====== DATA FOR PROCESSING ======

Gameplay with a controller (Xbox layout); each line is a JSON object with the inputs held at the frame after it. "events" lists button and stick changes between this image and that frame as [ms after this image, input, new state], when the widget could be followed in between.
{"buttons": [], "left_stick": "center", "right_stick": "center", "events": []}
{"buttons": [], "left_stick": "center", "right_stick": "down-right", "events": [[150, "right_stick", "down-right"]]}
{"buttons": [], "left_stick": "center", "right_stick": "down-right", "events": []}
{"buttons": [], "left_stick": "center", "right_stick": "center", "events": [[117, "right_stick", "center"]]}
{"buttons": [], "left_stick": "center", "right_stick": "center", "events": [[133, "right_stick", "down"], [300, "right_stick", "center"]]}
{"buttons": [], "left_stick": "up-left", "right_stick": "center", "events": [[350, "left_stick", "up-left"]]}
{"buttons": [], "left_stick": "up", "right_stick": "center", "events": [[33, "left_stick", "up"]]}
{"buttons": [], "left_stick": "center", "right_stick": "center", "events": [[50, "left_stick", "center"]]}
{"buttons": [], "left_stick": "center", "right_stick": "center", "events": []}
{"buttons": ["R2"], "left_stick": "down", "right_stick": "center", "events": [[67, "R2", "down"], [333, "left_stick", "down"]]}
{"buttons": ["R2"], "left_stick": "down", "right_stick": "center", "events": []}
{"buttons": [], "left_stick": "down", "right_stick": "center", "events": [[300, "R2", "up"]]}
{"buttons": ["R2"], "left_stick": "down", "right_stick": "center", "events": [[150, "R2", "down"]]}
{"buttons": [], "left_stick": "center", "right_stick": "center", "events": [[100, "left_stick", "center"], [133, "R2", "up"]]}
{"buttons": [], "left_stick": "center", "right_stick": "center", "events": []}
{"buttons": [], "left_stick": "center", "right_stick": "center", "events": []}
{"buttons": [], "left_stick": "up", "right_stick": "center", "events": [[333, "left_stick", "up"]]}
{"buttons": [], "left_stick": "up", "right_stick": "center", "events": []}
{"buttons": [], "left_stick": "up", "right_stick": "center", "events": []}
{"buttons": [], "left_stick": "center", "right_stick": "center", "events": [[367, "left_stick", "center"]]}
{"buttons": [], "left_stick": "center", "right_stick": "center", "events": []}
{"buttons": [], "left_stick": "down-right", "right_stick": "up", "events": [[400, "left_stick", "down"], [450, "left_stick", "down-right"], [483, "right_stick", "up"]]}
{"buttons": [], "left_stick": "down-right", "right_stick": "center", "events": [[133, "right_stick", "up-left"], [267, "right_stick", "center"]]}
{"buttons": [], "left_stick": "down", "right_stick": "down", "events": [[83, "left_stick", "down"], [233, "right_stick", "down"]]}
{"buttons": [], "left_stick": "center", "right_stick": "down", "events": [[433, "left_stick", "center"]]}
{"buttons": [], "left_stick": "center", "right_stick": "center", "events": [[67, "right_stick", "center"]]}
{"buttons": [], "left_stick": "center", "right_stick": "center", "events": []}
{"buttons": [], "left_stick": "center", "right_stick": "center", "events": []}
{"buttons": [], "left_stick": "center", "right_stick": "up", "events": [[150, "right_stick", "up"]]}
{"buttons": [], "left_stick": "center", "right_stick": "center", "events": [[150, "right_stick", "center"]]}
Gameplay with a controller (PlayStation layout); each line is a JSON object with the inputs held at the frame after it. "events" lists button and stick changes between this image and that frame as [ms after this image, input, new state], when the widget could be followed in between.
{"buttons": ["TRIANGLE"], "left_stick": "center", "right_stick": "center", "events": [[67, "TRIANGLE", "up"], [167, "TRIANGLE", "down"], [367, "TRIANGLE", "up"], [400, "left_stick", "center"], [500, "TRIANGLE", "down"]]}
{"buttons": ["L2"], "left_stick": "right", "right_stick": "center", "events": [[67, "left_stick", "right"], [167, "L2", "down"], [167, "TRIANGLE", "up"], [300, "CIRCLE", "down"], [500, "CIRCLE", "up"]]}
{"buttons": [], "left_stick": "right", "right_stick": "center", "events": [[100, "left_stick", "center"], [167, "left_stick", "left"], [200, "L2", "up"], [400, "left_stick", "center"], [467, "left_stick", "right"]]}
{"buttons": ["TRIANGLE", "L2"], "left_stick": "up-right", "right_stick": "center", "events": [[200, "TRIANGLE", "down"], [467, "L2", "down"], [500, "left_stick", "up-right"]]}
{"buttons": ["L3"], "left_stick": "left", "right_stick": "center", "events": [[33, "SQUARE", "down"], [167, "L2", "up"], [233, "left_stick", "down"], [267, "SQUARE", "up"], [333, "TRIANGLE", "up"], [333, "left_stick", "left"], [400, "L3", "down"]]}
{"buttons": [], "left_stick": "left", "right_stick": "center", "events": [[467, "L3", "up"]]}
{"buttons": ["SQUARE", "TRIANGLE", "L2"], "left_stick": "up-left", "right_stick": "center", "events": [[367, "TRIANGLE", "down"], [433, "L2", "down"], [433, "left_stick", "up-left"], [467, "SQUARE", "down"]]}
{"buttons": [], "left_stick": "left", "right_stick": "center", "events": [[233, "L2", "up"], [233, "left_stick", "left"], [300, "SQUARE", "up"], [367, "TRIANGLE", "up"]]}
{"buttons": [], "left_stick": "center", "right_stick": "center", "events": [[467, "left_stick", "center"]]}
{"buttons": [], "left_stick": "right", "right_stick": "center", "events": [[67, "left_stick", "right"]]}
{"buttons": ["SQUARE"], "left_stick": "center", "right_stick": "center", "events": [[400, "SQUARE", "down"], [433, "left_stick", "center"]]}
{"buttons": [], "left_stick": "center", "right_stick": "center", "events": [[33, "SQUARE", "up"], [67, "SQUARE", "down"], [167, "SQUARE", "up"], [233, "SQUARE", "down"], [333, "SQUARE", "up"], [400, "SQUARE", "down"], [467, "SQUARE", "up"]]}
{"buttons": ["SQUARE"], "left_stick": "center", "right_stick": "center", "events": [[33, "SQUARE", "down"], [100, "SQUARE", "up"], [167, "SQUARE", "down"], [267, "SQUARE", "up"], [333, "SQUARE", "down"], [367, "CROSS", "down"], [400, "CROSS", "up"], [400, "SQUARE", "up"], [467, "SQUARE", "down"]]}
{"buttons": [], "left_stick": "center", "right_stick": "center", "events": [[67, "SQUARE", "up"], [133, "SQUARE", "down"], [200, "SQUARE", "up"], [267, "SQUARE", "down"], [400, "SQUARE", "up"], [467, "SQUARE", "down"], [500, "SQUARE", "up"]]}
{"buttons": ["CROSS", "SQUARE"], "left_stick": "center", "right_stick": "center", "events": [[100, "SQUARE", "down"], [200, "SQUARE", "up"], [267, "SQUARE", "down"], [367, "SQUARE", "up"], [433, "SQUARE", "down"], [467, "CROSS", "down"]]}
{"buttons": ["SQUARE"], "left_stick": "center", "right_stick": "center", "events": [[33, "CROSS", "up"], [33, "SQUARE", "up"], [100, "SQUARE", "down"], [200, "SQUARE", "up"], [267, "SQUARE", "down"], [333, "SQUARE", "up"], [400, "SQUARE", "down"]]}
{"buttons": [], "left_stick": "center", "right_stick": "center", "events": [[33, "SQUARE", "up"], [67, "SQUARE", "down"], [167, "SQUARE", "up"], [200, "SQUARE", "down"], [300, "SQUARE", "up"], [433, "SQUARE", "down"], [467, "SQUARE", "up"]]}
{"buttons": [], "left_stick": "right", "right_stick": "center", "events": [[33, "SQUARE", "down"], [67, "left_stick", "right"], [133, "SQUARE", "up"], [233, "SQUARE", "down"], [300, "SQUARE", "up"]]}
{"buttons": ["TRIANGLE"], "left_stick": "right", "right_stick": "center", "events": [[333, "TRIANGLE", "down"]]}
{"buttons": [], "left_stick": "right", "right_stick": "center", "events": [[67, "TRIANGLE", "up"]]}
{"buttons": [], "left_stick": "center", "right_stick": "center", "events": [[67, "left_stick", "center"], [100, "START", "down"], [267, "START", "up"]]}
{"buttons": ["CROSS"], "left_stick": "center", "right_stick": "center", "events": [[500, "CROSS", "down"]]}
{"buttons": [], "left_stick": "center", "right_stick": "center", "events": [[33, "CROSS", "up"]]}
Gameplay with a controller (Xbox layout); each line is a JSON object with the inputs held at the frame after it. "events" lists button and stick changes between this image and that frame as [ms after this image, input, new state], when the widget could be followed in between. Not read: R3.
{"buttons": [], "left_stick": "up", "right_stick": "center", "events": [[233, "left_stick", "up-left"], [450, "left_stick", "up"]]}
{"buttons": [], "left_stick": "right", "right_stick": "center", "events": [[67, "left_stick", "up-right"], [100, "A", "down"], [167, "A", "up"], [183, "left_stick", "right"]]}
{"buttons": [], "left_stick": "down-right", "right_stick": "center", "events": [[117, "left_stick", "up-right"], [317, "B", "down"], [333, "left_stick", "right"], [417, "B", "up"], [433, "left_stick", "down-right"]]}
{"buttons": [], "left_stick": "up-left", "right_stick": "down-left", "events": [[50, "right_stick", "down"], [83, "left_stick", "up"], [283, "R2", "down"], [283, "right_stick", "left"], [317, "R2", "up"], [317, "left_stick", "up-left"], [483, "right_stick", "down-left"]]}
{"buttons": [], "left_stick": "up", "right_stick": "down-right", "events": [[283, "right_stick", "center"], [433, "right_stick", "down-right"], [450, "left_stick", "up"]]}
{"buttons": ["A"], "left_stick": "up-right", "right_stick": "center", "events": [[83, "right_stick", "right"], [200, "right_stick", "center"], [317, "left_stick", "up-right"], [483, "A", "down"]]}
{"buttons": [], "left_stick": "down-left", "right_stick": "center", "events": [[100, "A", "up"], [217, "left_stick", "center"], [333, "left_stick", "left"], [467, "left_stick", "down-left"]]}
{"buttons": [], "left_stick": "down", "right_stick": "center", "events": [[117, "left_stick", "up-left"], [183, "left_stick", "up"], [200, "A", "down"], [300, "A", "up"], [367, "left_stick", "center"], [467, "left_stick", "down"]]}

======

**PROBLEM TO SOLVE**
I would like you to report every line in the listing above that contains "object".

**ANSWER BOX**
Gameplay with a controller (Xbox layout); each line is a JSON object with the inputs held at the frame after it. "events" lists button and stick changes between this image and that frame as [ms after this image, input, new state], when the widget could be followed in between.
Gameplay with a controller (PlayStation layout); each line is a JSON object with the inputs held at the frame after it. "events" lists button and stick changes between this image and that frame as [ms after this image, input, new state], when the widget could be followed in between.
Gameplay with a controller (Xbox layout); each line is a JSON object with the inputs held at the frame after it. "events" lists button and stick changes between this image and that frame as [ms after this image, input, new state], when the widget could be followed in between. Not read: R3.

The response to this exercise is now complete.